As surprising as it may sound, rocker line is one of the most important components of board design in the surf, SUP and race world. Coupled with the board’s outline, most shapers (especially in the high performance shortboard world) will tell you that rocker line is a make it or break it factor for board performance.
To oversimplify the rocker, flatter rockers mean more speed while increased rocker lines mean better turning in the surf or better management of open ocean conditions in SUP racing. When looking at the rocker for your first board, the best thing to consider is what type of conditions are you surfing or paddling in.
Usually for higher performance surfing, you’ll want more exaggerated rocker lines, whereas flat water recreational paddlers and racers look for flatter rockers to maximize speed.
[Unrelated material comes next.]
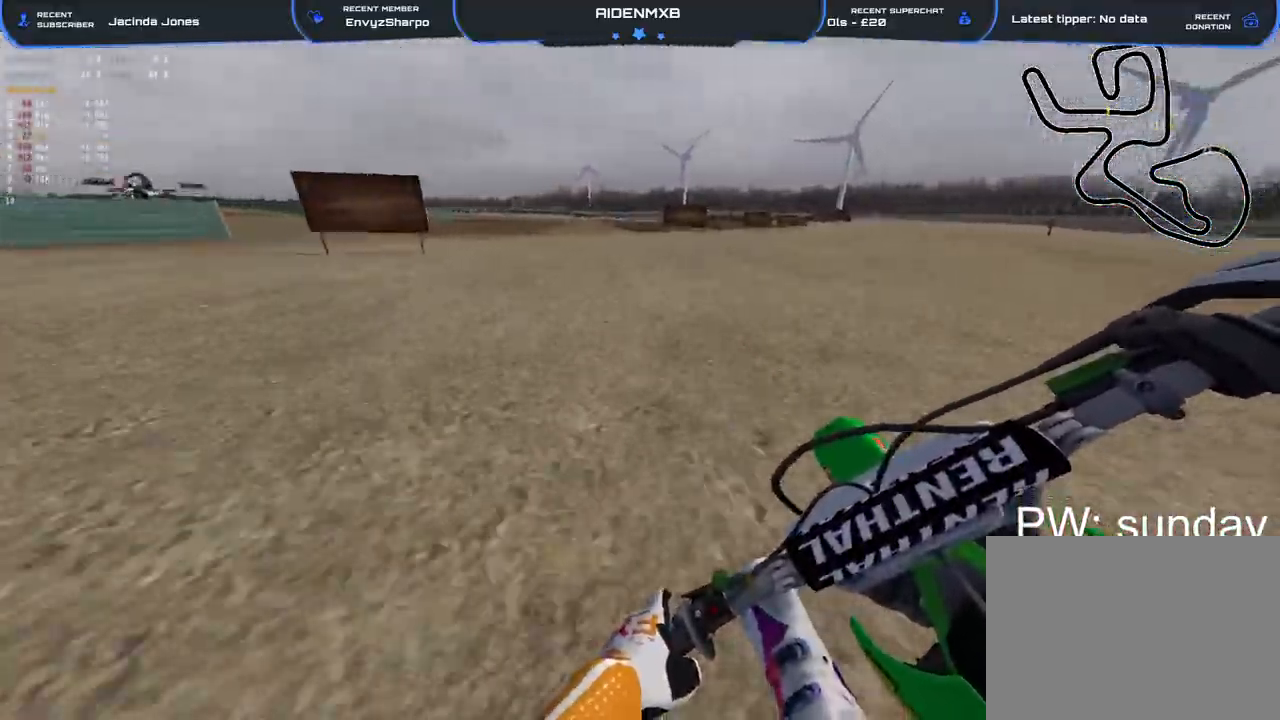
{"dt_ms": 500, "buttons": ["L1", "L2", "R1"], "left_stick": "left", "right_stick": "down-right", "events": [[50, "L1", "down"], [133, "L1", "up"], [233, "L1", "down"], [350, "right_stick", "down-right"]]}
Because we are blessed enough to be in the state of Hawaii, I personally own 4 alaias, 3 bodyboards, 22 shortboards, 3 longboards and 9 SUPs. Most people are shocked at the number of boards I’ve collected over the years, but the truth is I love having an excessive number of boards in my quiver to choose from (much to my girlfriend’s chagrin as they take up a lot of space). By having a diversified selection of equipment at my disposal, I can check the surf forecast and bring the best board of my quiver to have the most fun on any given day at any given break. The easiest way for the non-surfer to understand this insanity is to think of boards like golf clubs. If you’re on a par 5 hole, it wouldn’t make sense to use a putter to tee off, just as much as it wouldn’t make sense to use an iron to putt on the green. Every board (if shaped properly) is designed for a very specific and definitive purpose and having many different boards allows for one to have the best stand up paddle board to be able to play in many different and varied conditions to the best of their ability.